Hunt had a commanding lead in opinion polls for much of the campaign, with one poll in 1983 putting him nineteen points clear of Helms. However, that was changed by the most bitterly contested election in the country that year. Hunt ran a campaign ad connecting Helms to death squads in El Salvador through his association with the Nationalist Republican Alliance, for whom Roberto d'Aubuisson had recently run for the President of El Salvador. In the short time before election day, however, the highly popular incumbent US President Ronald Reagan gave Helms a significant boost by campaigning for him and running a local TV ad praising Helms and asking registered voters in North Carolina to re-elect him.
The election cost a total of $26,379,483 in total reported spending (over twelve times as much as the 1980 race), of which, 64% ($16.9m) was spent by Helms.

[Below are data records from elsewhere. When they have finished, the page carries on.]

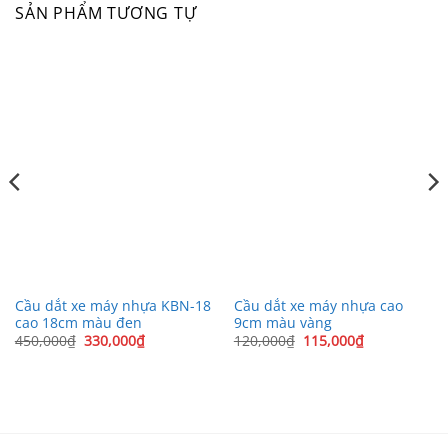
SẢN PHẨM TƯƠNG TỰ
Cầu dắt xe máy nhựa KBN-18
Cầu dắt xe máy nhựa cao
cao 18cm màu đen
9cm màu vàng
Giá
Giá
Giá
Giá
450,000
₫
330,000
₫
120,000
₫
115,000
₫
gốc
hiện
gốc
hiện
là:
tại
là:
tại
450,000₫.
là:
120,000₫.
là:
330,000₫.
115,000₫.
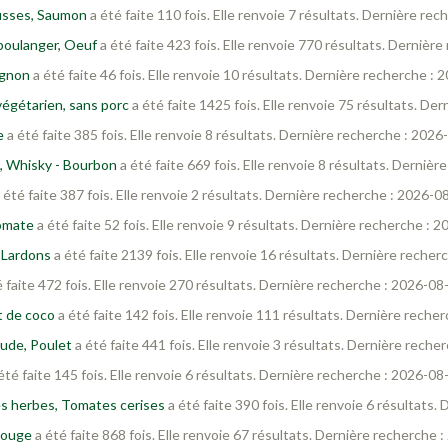
usses, Saumon
a été faite 110 fois. Elle renvoie 7 résultats. Dernière re
 boulanger, Oeuf
a été faite 423 fois. Elle renvoie 770 résultats. Dernièr
ignon
a été faite 46 fois. Elle renvoie 10 résultats. Dernière recherche :
végétarien, sans porc
a été faite 1425 fois. Elle renvoie 75 résultats. D
e
a été faite 385 fois. Elle renvoie 8 résultats. Dernière recherche : 202
, Whisky - Bourbon
a été faite 669 fois. Elle renvoie 8 résultats. Derniè
 été faite 387 fois. Elle renvoie 2 résultats. Dernière recherche : 2026-0
Tomate
a été faite 52 fois. Elle renvoie 9 résultats. Dernière recherche : 
 Lardons
a été faite 2139 fois. Elle renvoie 16 résultats. Dernière reche
 faite 472 fois. Elle renvoie 270 résultats. Dernière recherche : 2026-08
t de coco
a été faite 142 fois. Elle renvoie 111 résultats. Dernière rech
oude, Poulet
a été faite 441 fois. Elle renvoie 3 résultats. Dernière rech
été faite 145 fois. Elle renvoie 6 résultats. Dernière recherche : 2026-08
nes herbes, Tomates cerises
a été faite 390 fois. Elle renvoie 6 résultats
rouge
a été faite 868 fois. Elle renvoie 67 résultats. Dernière recherche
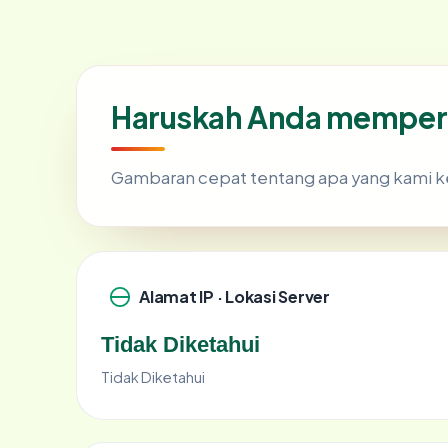
Haruskah Anda memperc
Gambaran cepat tentang apa yang kami k
Alamat IP · Lokasi Server
Tidak Diketahui
Tidak Diketahui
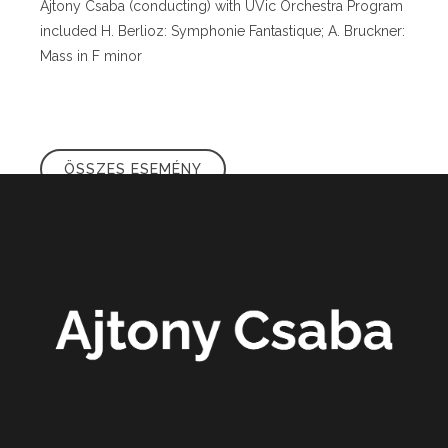
Ajtony Csaba (conducting) with UVic Orchestra Program
included H. Berlioz: Symphonie Fantastique; A. Bruckner:
Mass in F minor
ÖSSZES ESEMÉNY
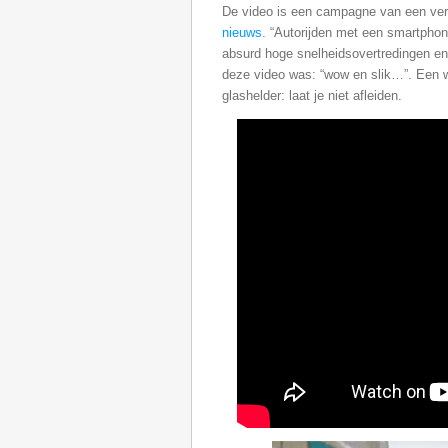
De video is een campagne van een ver
nieuws
. “Autorijden met een smartphon
absurd hoge snelheidsovertredingen en r
deze video was: “wow en slik…”. Een 
glashelder: laat je niet afleiden.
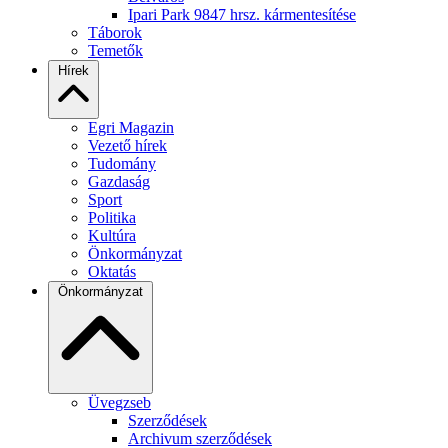
Ipari Park 9847 hrsz. kármentesítése
Táborok
Temetők
Hírek
Egri Magazin
Vezető hírek
Tudomány
Gazdaság
Sport
Politika
Kultúra
Önkormányzat
Oktatás
Önkormányzat
Üvegzseb
Szerződések
Archivum szerződések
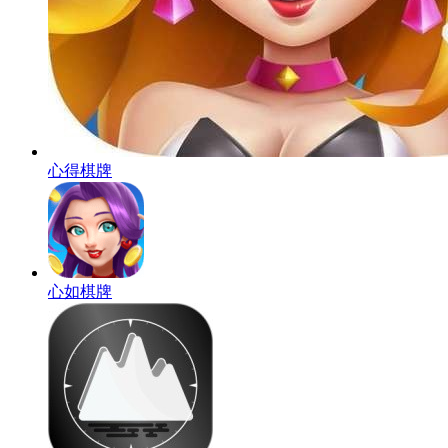
心得棋牌
心如棋牌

Voters Education Project (VEP) in Atlanta study showed that Helms received 63 percent of the white vote and was particularly successful in small towns and rural areas, while receiving less than 1 percent of the black vote in 35 almost-all-black precincts. "Hunt got 37 percent of the white and 98.8 percent of the black vote, according to VEP. But only 61 percent of registered blacks voted, down from 63 percent in 1980." While, The Raleigh-Durham-Chapel Hill Research Triangle has "more PhDs per capita than anyplace in the country" one-quarter of North Carolina's adults had not completed high school by 1984. It had among the lowest industrial wages in the United States and was third in terms of mobile homes.